Das Gebäck ist eine Spezialität der Stadt Douarnenez im Finistère in der Bretagne. Es entstand um 1860 und wird Yves-René Scordia (1828-1878) zugeschrieben. 2011 beschrieb die New York Times den Kouign-Amann als „das fetteste Gebäck in ganz Europa“.

Rezept 

Das strenge Originalrezept von Douarnenez sieht ein Verhältnis von 40 Prozent Teig, 30 Prozent Butter und 30 Prozent Zucker vor.

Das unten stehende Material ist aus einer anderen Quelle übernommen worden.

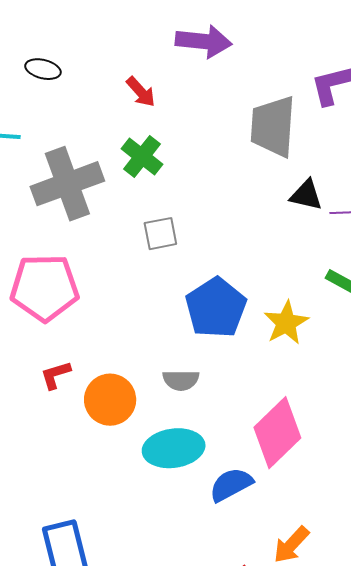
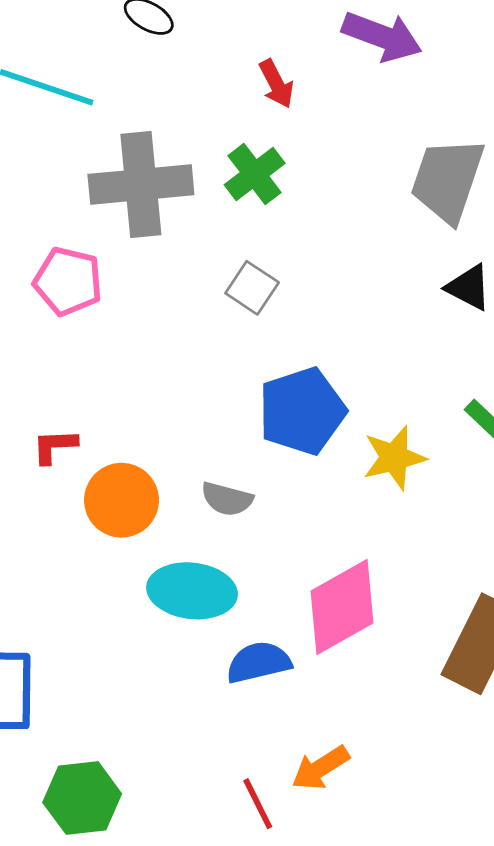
gray square: (160, 234) -> (252, 288), turned 30
pink pentagon: (45, 288) -> (68, 281), moved, size x0.7

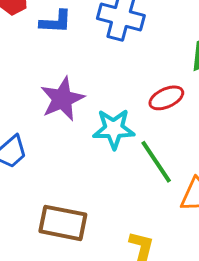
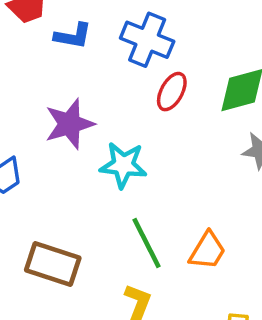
red ellipse: (166, 98) -> (172, 92), moved, turned -44
green line: (156, 162) -> (147, 243), moved

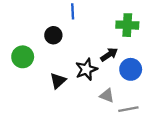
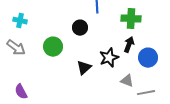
green cross: (127, 25) -> (131, 19), moved
black arrow: (109, 55) -> (129, 45), turned -35

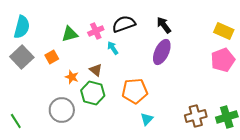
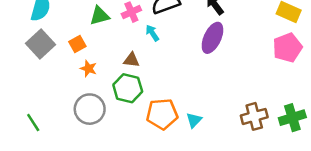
brown triangle: (96, 70) -> (131, 60), turned -32
orange star: (72, 77) -> (88, 69), moved
orange pentagon: (135, 91) -> (162, 114), moved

Traditionell wird der Kouign-aman als großer Kuchen gebacken und in Scheiben serviert, obwohl in letzter Zeit auch einzelne Gebäckstücke in Muffin-Größe (Kouignettes) immer beliebter werden.

Popularität

Der Kouign-Amann war ein Grundnahrungsmittel in vielen japanischen Bäckereien, nachdem er in den späten 1990er Jahren populär wurde. Im Jahr 2015 begannen bekannte Bäckereien in New York, Washington DC und Boston, das Gebäck zu verkaufen. In Denver bieten mehrere Bäckereien verschiedene Varianten an; einige kürzen den Namen auf „Queen“ ab.